DE LA FORMATION CONJOINTE AU PARTAGE D’INFORMATIONS : Moustapha DJITTE plaide pour des synergies intelligentes au service de la transparence dans la commande publique

DE LA FORMATION CONJOINTE AU PARTAGE D’INFORMATIONS : Moustapha DJITTE plaide pour des synergies intelligentes au service de la transparence dans la commande publique

La lutte contre la corruption dans la commande publique ne peut plus se mener en ordre dispersé. C’est le message porté par le Directeur général de l’Autorité de Régulation de la Commande Publique (ARCOP), le Dr Moustapha DJITTÉ, lors de la rencontre avec la délégation de l’Office national de Lutte contre la Fraude et la Corruption (OFNAC) ce mardi 7 janvier 2026. Une intervention dense, à la fois pédagogique et engagée, qui dessine les contours d’une coopération renforcée entre les organes de contrôle de l’État. Les institutions de contrôle, bien que spécialisées, relèvent toutes de la même autorité publique et partagent une responsabilité commune. « Nous procédons tous de l’autorité de l’État », a rappelé le DG de l’ARCOP, soulignant l’impératif de dépasser les cloisonnements institutionnels pour bâtir des synergies intelligentes et efficaces.

Dans un contexte où la corruption demeure étroitement liée à la commande publique, le Dr Moustapha DJITTÉ a insisté sur l’incohérence qu’il y aurait à conduire des actions de sensibilisation isolées. Pour lui, les missions de formation sur la corruption gagneraient en impact si elles étaient menées conjointement par l’OFNAC et l’ARCOP, chacune apportant son expertise spécifique. La formation conjointe apparaît ainsi comme un levier stratégique de prévention, permettant de mieux outiller les acteurs publics face aux risques de dérives, tout en harmonisant les approches et les messages portés par les institutions de contrôle.
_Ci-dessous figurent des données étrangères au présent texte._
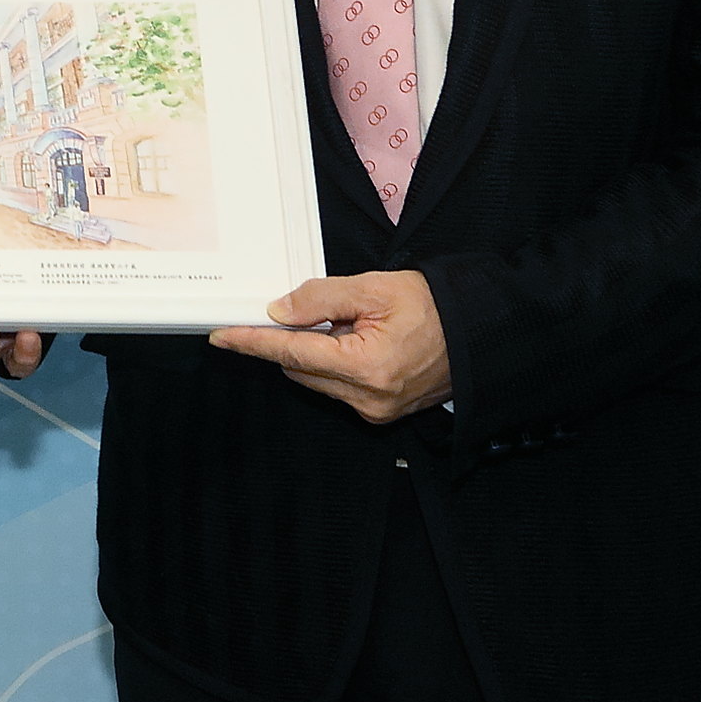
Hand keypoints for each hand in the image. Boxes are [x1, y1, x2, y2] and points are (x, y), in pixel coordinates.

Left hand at [208, 270, 451, 423]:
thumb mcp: (374, 288)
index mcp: (367, 368)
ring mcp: (375, 411)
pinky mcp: (381, 413)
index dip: (253, 342)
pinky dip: (336, 363)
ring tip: (349, 323)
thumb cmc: (434, 308)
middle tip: (300, 309)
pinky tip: (357, 341)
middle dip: (291, 340)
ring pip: (317, 379)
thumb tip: (278, 312)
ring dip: (317, 352)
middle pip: (301, 369)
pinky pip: (338, 387)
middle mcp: (368, 399)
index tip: (222, 336)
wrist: (479, 334)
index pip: (292, 354)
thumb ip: (321, 298)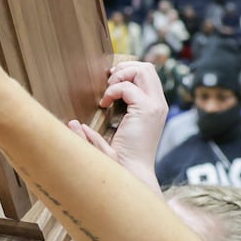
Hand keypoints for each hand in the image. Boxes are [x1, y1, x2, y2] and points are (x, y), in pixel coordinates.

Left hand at [98, 60, 167, 178]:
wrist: (131, 173)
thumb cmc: (121, 157)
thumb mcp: (117, 133)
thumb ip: (110, 119)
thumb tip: (81, 118)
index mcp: (155, 107)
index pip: (148, 75)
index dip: (128, 72)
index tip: (110, 83)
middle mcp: (159, 104)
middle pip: (148, 68)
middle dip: (124, 69)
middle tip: (108, 84)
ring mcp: (155, 106)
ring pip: (143, 70)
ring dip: (121, 76)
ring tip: (107, 93)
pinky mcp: (146, 110)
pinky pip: (128, 87)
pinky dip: (113, 90)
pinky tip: (104, 104)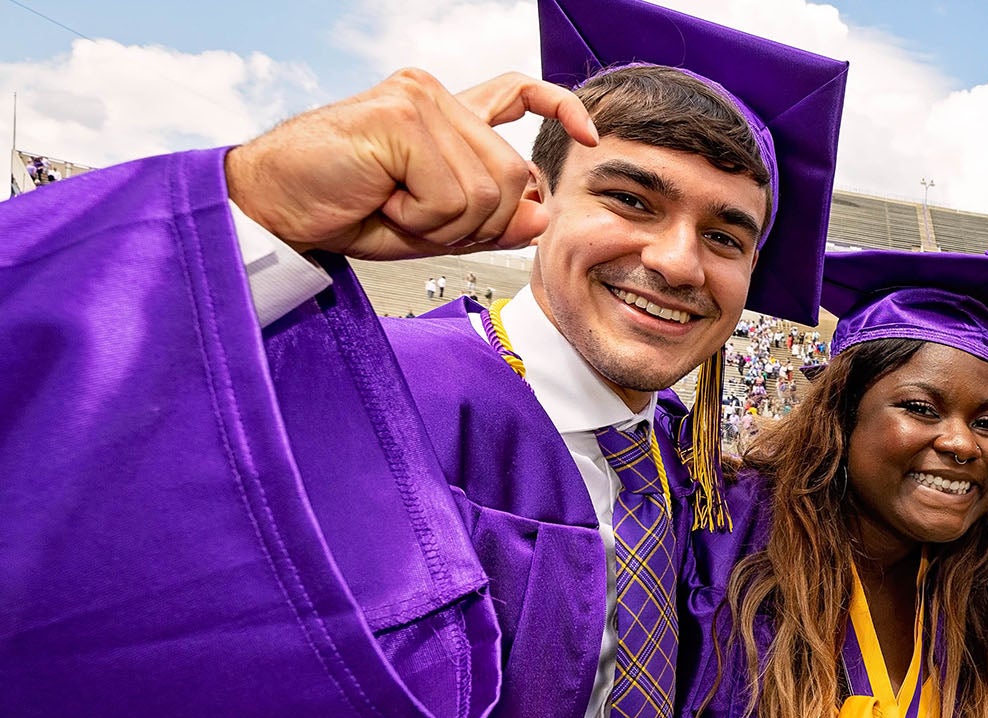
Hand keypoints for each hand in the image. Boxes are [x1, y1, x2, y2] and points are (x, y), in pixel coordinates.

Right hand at [226, 69, 598, 260]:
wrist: (271, 207)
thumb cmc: (344, 210)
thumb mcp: (432, 227)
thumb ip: (491, 220)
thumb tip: (540, 214)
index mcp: (444, 114)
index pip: (519, 93)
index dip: (561, 108)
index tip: (590, 135)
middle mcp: (436, 96)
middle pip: (513, 178)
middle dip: (474, 222)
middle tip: (413, 218)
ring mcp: (420, 100)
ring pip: (488, 190)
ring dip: (442, 224)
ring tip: (392, 207)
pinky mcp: (401, 117)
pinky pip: (451, 195)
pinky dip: (421, 219)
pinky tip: (382, 199)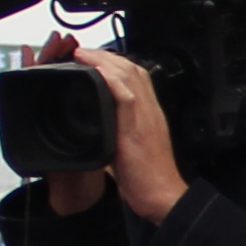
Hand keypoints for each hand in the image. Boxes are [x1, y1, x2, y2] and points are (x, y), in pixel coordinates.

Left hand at [51, 36, 179, 223]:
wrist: (161, 195)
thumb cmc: (148, 176)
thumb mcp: (132, 148)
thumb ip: (118, 132)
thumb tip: (99, 128)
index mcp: (149, 113)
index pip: (136, 76)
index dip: (115, 63)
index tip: (96, 58)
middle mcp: (150, 109)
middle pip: (132, 69)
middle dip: (106, 56)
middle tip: (84, 50)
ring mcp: (146, 116)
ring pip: (129, 76)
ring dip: (104, 61)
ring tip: (84, 54)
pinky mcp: (138, 126)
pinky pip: (126, 95)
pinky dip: (111, 80)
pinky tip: (97, 70)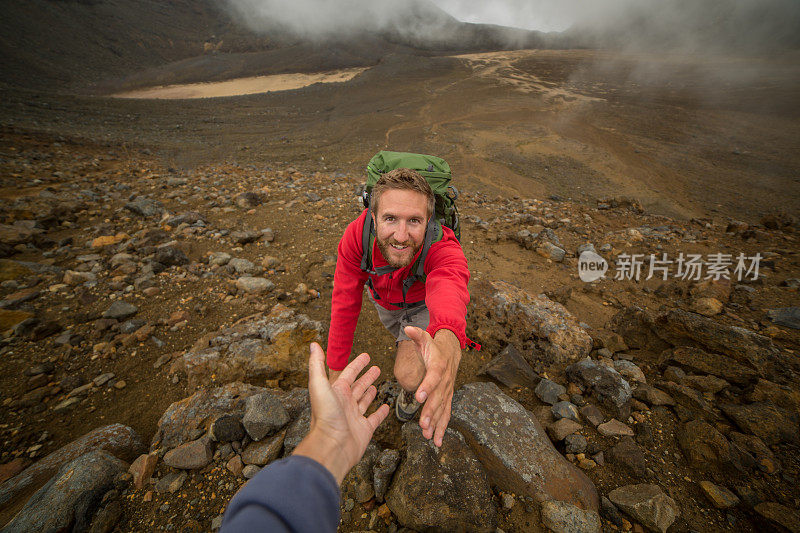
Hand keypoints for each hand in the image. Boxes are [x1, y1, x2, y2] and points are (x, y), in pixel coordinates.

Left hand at [293, 343, 389, 483]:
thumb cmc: (325, 416)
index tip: (366, 356)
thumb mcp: (319, 385)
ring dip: (370, 392)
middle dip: (366, 377)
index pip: (348, 374)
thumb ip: (317, 365)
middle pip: (358, 386)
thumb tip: (313, 345)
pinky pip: (374, 418)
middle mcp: (345, 403)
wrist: (332, 445)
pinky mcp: (364, 430)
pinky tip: (385, 406)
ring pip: (364, 401)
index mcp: (336, 392)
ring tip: (377, 385)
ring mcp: (355, 417)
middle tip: (377, 368)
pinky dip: (380, 412)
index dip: (357, 364)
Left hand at [403, 326, 460, 446]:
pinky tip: (437, 441)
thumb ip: (416, 334)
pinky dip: (442, 427)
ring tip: (429, 436)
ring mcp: (447, 391)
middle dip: (431, 413)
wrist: (452, 350)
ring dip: (436, 424)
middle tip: (423, 425)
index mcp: (438, 366)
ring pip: (443, 409)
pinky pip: (446, 414)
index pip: (432, 378)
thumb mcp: (425, 337)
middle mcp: (445, 381)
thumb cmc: (434, 346)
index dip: (427, 387)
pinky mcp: (447, 398)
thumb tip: (407, 328)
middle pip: (438, 398)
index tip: (419, 397)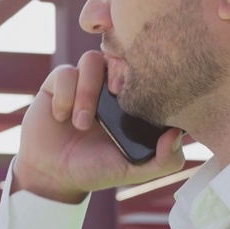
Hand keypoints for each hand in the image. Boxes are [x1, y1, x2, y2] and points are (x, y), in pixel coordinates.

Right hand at [13, 50, 184, 201]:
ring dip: (87, 92)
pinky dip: (65, 96)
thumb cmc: (94, 169)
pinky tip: (61, 118)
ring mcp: (84, 82)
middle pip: (120, 54)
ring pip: (92, 59)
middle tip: (114, 98)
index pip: (145, 70)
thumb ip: (163, 161)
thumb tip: (177, 134)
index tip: (139, 101)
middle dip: (118, 73)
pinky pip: (65, 73)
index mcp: (131, 100)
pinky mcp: (58, 83)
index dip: (145, 75)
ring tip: (82, 124)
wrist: (52, 174)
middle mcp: (108, 85)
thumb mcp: (132, 170)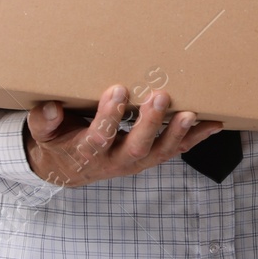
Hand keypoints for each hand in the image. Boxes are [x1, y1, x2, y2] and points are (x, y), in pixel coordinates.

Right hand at [22, 84, 223, 188]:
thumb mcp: (44, 132)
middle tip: (159, 96)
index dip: (109, 116)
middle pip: (136, 148)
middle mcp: (115, 161)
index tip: (118, 89)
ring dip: (177, 133)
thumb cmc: (60, 141)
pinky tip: (213, 124)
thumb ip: (44, 121)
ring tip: (191, 114)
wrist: (69, 169)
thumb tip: (50, 108)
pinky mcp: (151, 157)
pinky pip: (176, 149)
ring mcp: (137, 161)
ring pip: (160, 152)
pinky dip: (195, 138)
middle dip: (150, 123)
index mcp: (86, 153)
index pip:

En plus de la formation, le Directeur général de l’ARCOP a évoqué l’importance du partage de la documentation et des informations. Il a rappelé que l’ARCOP est régulièrement sollicitée par la Cour des comptes dans le cadre de ses enquêtes, notamment pour produire des documents relatifs à des marchés publics. Cette culture de la consultation et de l’échange, déjà à l’œuvre avec certaines institutions, pourrait être élargie à l’OFNAC, afin d’éviter les doublons et de renforcer la cohérence des interventions. D’autant plus que l’ARCOP conduit chaque année des audits sur l’exécution des marchés, dont les rapports révèlent parfois des irrégularités susceptibles de relever de la corruption.

Ces rapports d’audit, fruits d’un travail technique approfondi, constituent une mine d’informations encore sous-exploitée. Depuis quelques années, l’ARCOP s’est engagée dans une analyse plus poussée de ces constats afin d’en tirer des enseignements opérationnels. Mais lorsque les faits observés s’apparentent à des actes de corruption, la question des suites à donner se pose avec acuité. C’est précisément là que la complémentarité avec l’OFNAC prend tout son sens. Dotée de capacités d’investigation plus étendues, l’institution anticorruption pourrait approfondir les dossiers transmis par le régulateur, dans une logique de continuité et d’efficacité de l’action publique.

Pour Moustapha DJITTÉ, la coopération ne doit pas se limiter à un simple partenariat bilatéral. Si ce format reste pertinent sur certains dossiers précis, il montre vite ses limites face à la multiplicité des organes de contrôle. Multiplier les conventions isolées, avec l’OFNAC, la Cour des comptes ou d’autres structures, risquerait de fragmenter l’action publique. Il plaide ainsi pour une approche multilatérale, réunissant l’ensemble des institutions concernées autour de leurs zones de convergence, afin de bâtir des dynamiques communes et d’accroître l’impact des interventions sur le terrain.

Le Directeur général de l’ARCOP a enfin salué la portée symbolique de cette première visite officielle de l’OFNAC. Un honneur pour l’ARCOP, mais surtout un signal fort envoyé aux acteurs de la commande publique, l’ère des actions isolées étant révolue.